Directions for this task
The answer is the set of lines that include "pixels", copied from the data below.

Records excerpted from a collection
----
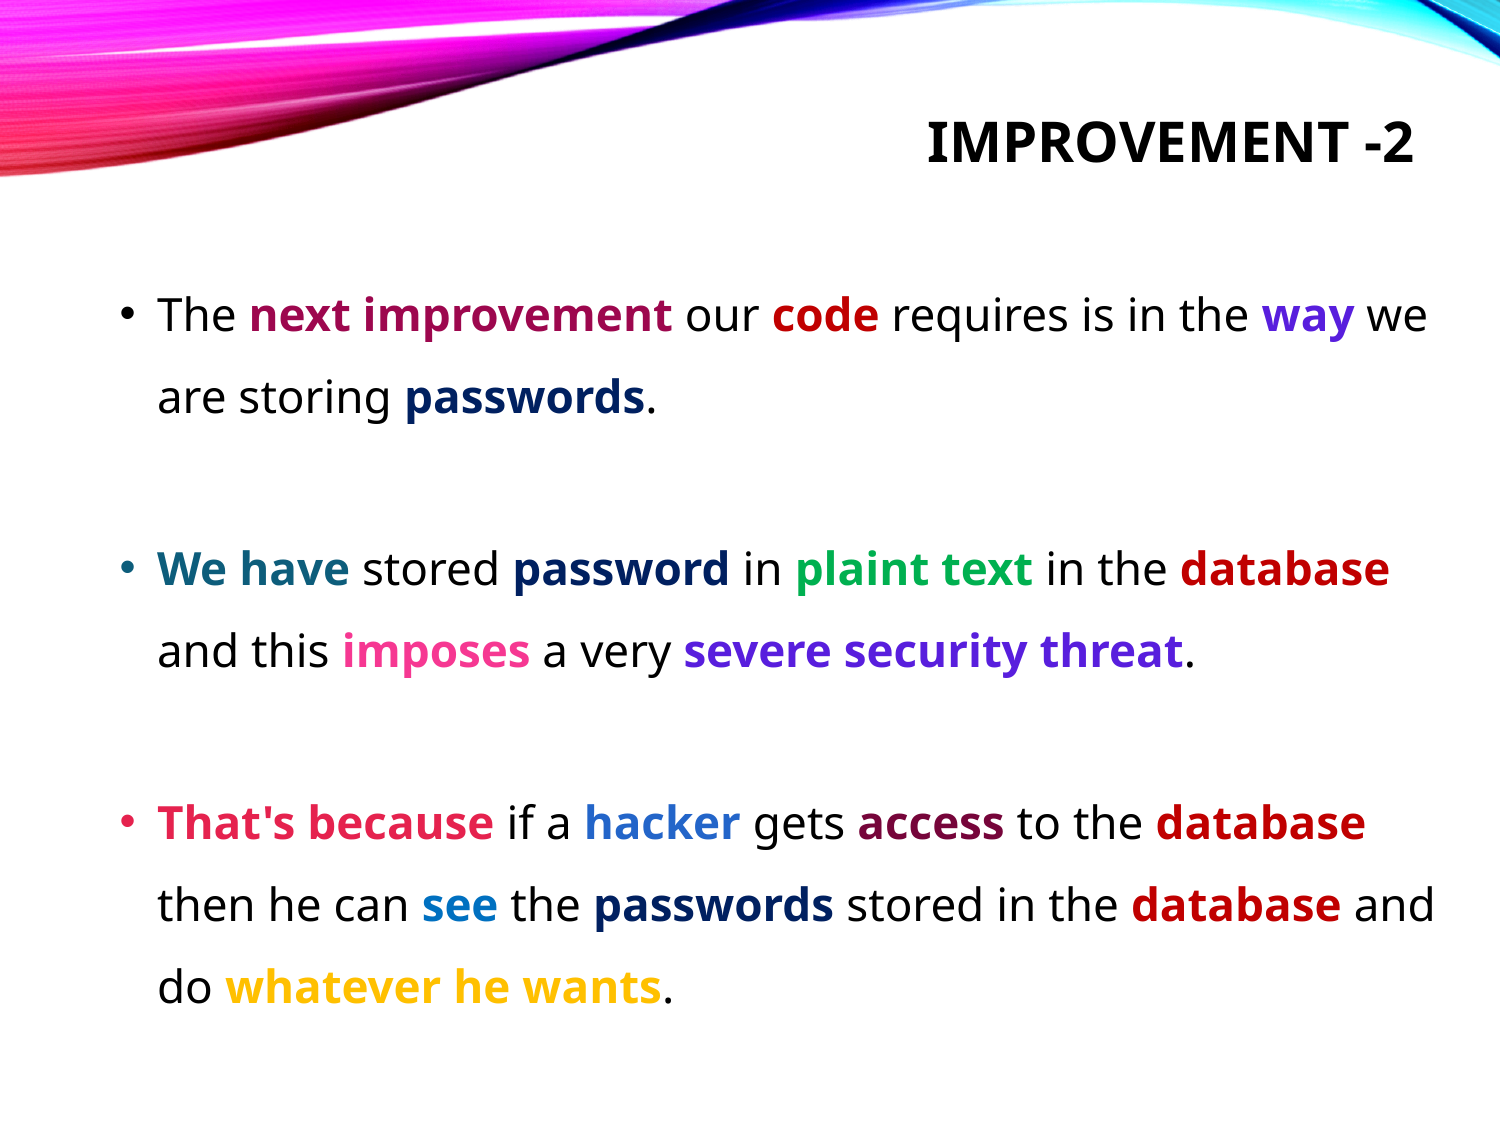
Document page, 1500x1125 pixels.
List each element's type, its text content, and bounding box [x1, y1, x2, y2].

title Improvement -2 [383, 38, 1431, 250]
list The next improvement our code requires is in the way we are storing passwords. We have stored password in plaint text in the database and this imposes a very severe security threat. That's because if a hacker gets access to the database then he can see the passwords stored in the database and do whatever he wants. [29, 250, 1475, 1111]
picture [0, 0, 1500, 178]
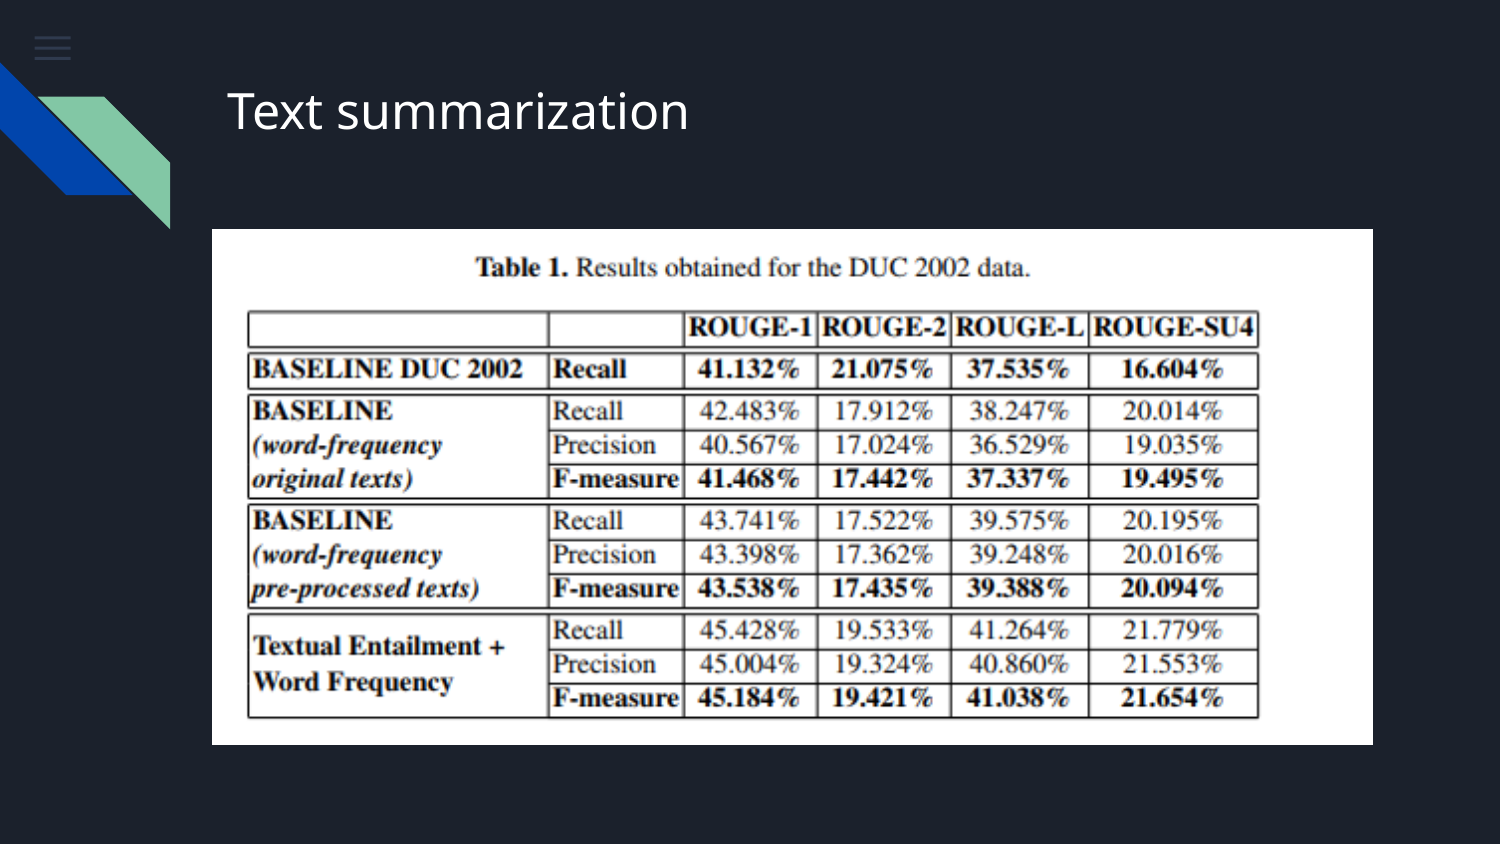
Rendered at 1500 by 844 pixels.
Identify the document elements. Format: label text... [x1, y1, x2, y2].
----
Result of the task
Document page, 1500x1125 pixels.
Rendered at 1500 by 844 pixels.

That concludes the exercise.